Task instructions =>
Write out every line of text in the material below word for word, omitting the pictures.

•••

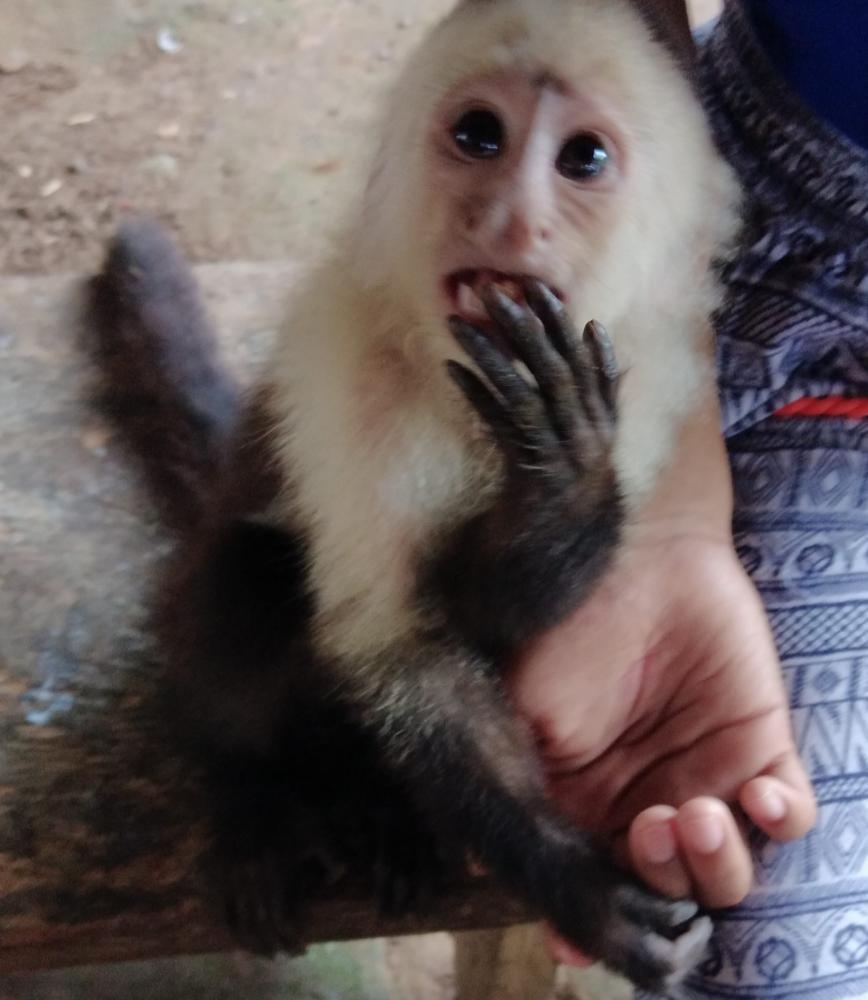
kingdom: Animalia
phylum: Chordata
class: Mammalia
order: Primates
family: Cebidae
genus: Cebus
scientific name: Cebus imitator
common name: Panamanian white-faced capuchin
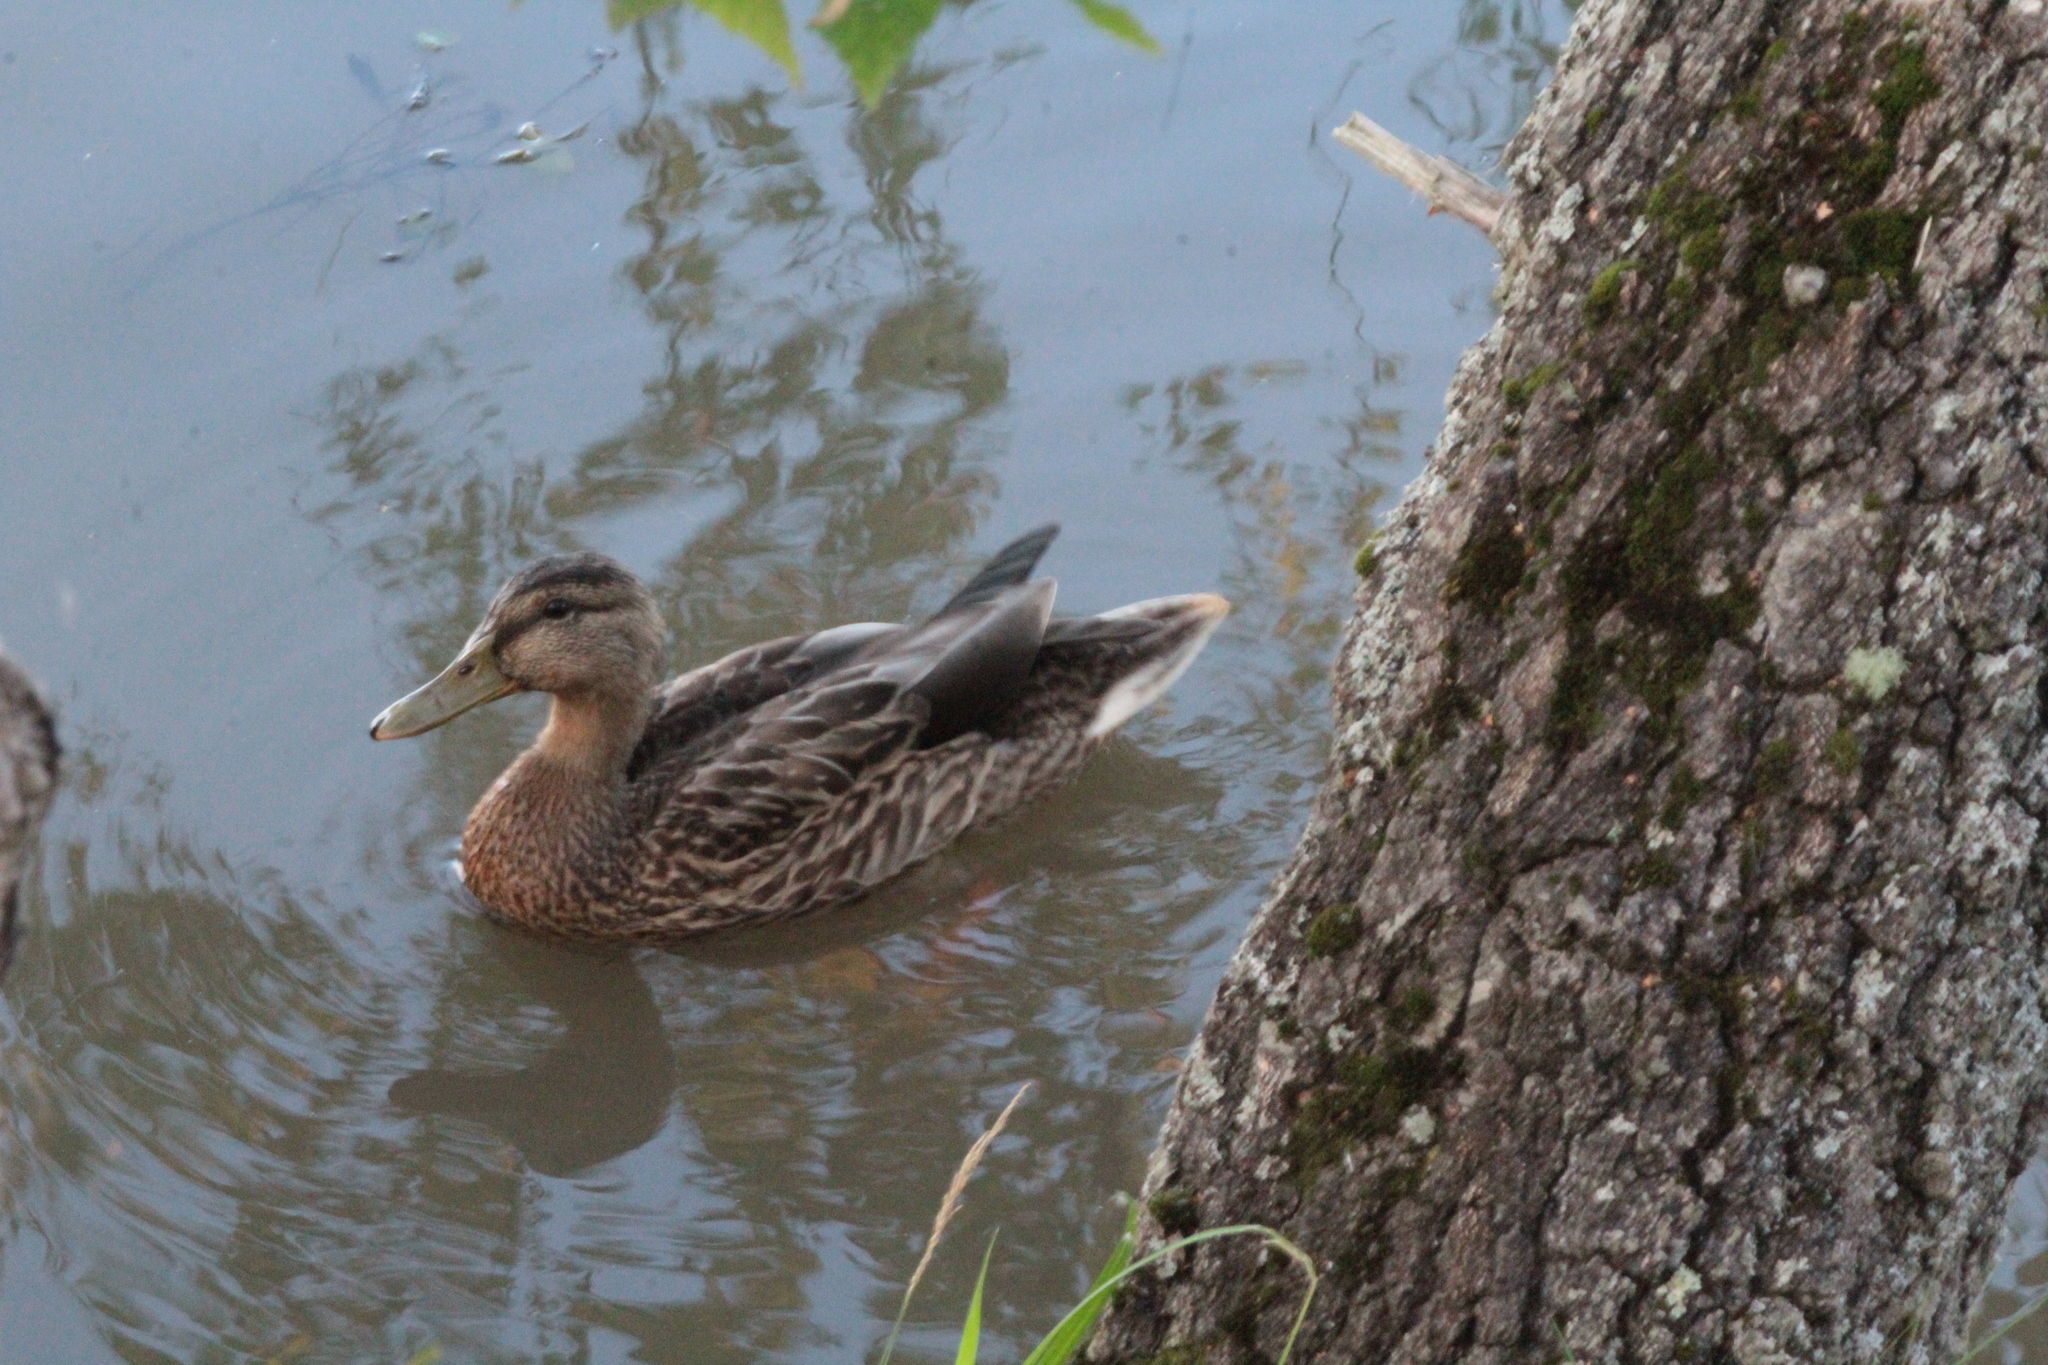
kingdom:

•••

Finished task =>
kingdom: Animalia
phylum: Chordata
class: Mammalia
order: Primates
family: Cebidae
genus: Cebus
scientific name: Cebus imitator
common name: Panamanian white-faced capuchin
kingdom:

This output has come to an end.